By: Carolyn Coleman
Some mothers pick up her baby as soon as she hears a cry; some mothers turn and walk away. Both mothers love their children, but express their love in different ways.
In my years of working and always sharing day to day thoughts on how we raise our kids, I’ve learned that what works for some mothers doesn’t work for others. Across cultures the ultimate task of mothers is to make her child feel loved, valued, and accepted. I always say to people, do what works for you and your child.
I can remember when my son was only a few days old, I was breastfeeding him and someone told me to give him a bottle at night with cereal because it would help him to sleep through the night. I took this person’s advice and my son slept so soundly that I was afraid. When I shared what I did with his pediatrician, she quickly reminded me that what works for some parents doesn’t work for all parents.
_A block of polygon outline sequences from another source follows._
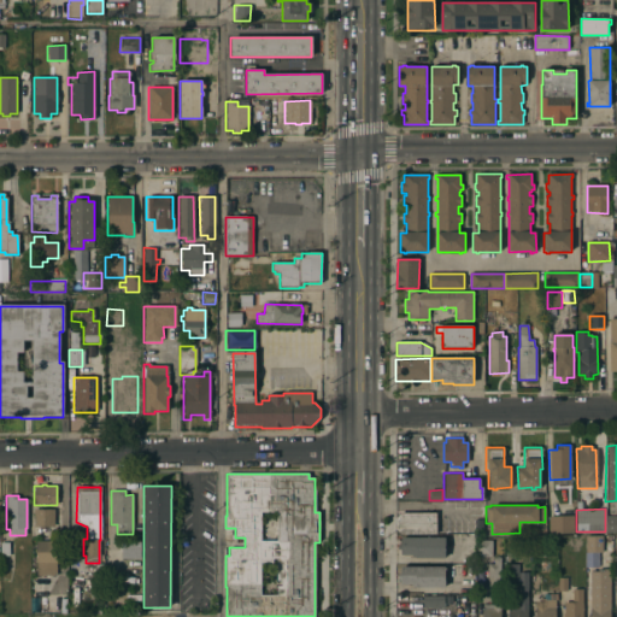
[(34,510),(53,510),(53,527),(34,527),(34,510)]
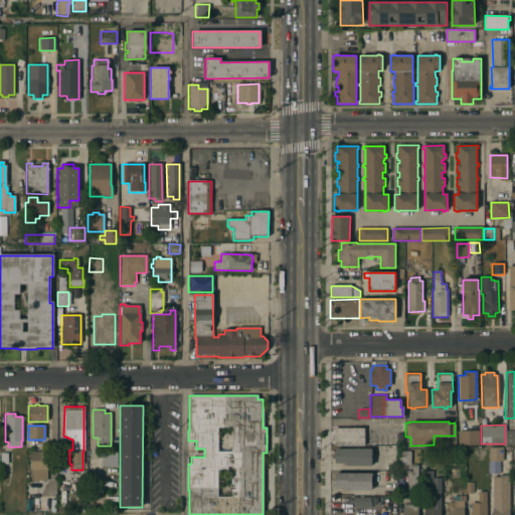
[(363,427),(363,446),(333,446),(330,443),(330,432),(333,427),(363,427)]
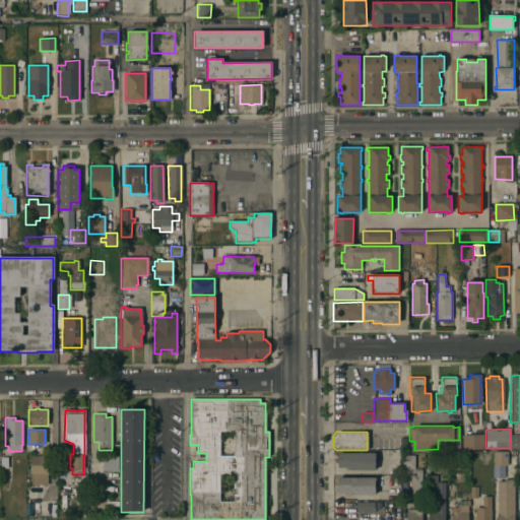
[(461,435),(482,434),(483,449),(462,449),(461,435)]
My Mom passed away long before I gave birth to my son, so I am amazed at how I mimic so many of her mothering characteristics. I was very close to my Mom and always thought she was an amazing mother. Without even a thought I do so much of what she did as a mother. The mother that I am today is a copycat of the mother she was.
Maternal instinct is more universal across cultures and what compels us to protect and nurture our children. Something as basic as putting a child to bed, potty training, tooth fairy to the first day of school all differ across cultures.
In the end whatever your culture or tradition, we all want and desire the same of our kids, a happy healthy life.